If you start university, it pays to finish
Even students struggling to pass university can get a financial payoff if they manage to get their qualification, research on college education in the United States shows. Academics Philip Oreopoulos and Uros Petronijevic compared the average earnings of university graduates with non-graduates and found there is a monetary benefit (even after accounting for the cost of tuition) in doing a college degree. Furthermore, even those who obtained only a marginal pass benefited. The pair suggested one factor potential students might want to examine is the completion rates for different courses and universities.
Playing it safe?
Although there has been much discussion about female investors tending to take less financial risk than male ones since the global financial crisis, a study cited by The Economist suggests it is not so simple.
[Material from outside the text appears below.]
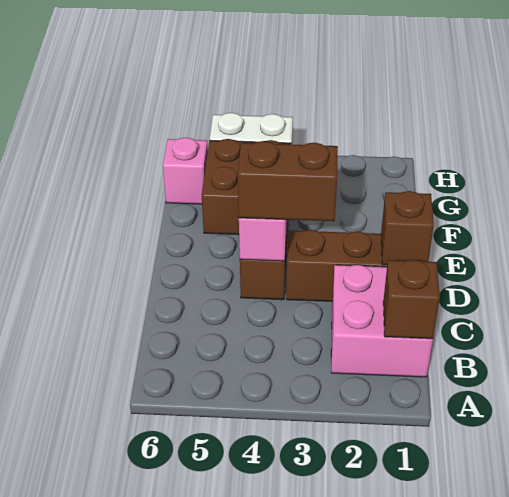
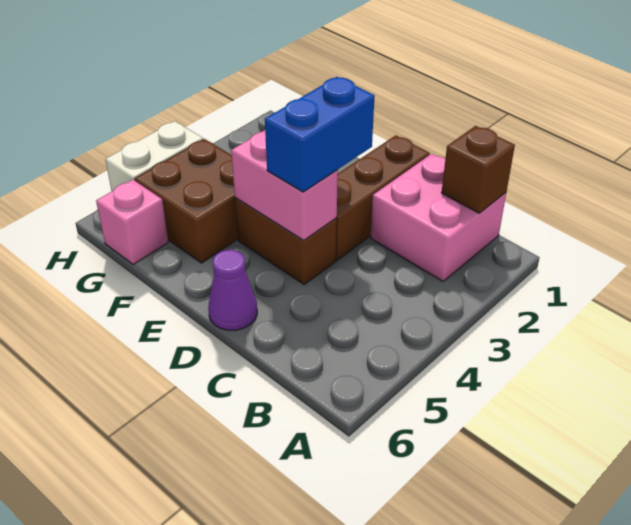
brown 1x1 brick [381,191,434,265] -> none
brown 1x2 brick [238,141,338,221] -> blue 1x2 brick [265,77,375,192]
none -> purple 1x1 cone [208,250,257,330]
It says that although differences in how men and women invest do exist, a report found that “when factors such as education, employment or financial circumstances are taken into account, the discrepancies diminish”. Furthermore, it highlights how strong emotional influences can affect investing habits of both sexes.
Herd behaviour can be a way people try to protect themselves from accusations of stupidity, blogs psychologist Michael Price in Psychology Today. For example, someone losing a bet that no one else made might lose face. But, Price muses, if they lost a bet that everyone else made too, they might not feel as silly. At eZonomics, we think planning your own path can tend to be a smarter strategy – rather than getting sucked in to the crowd.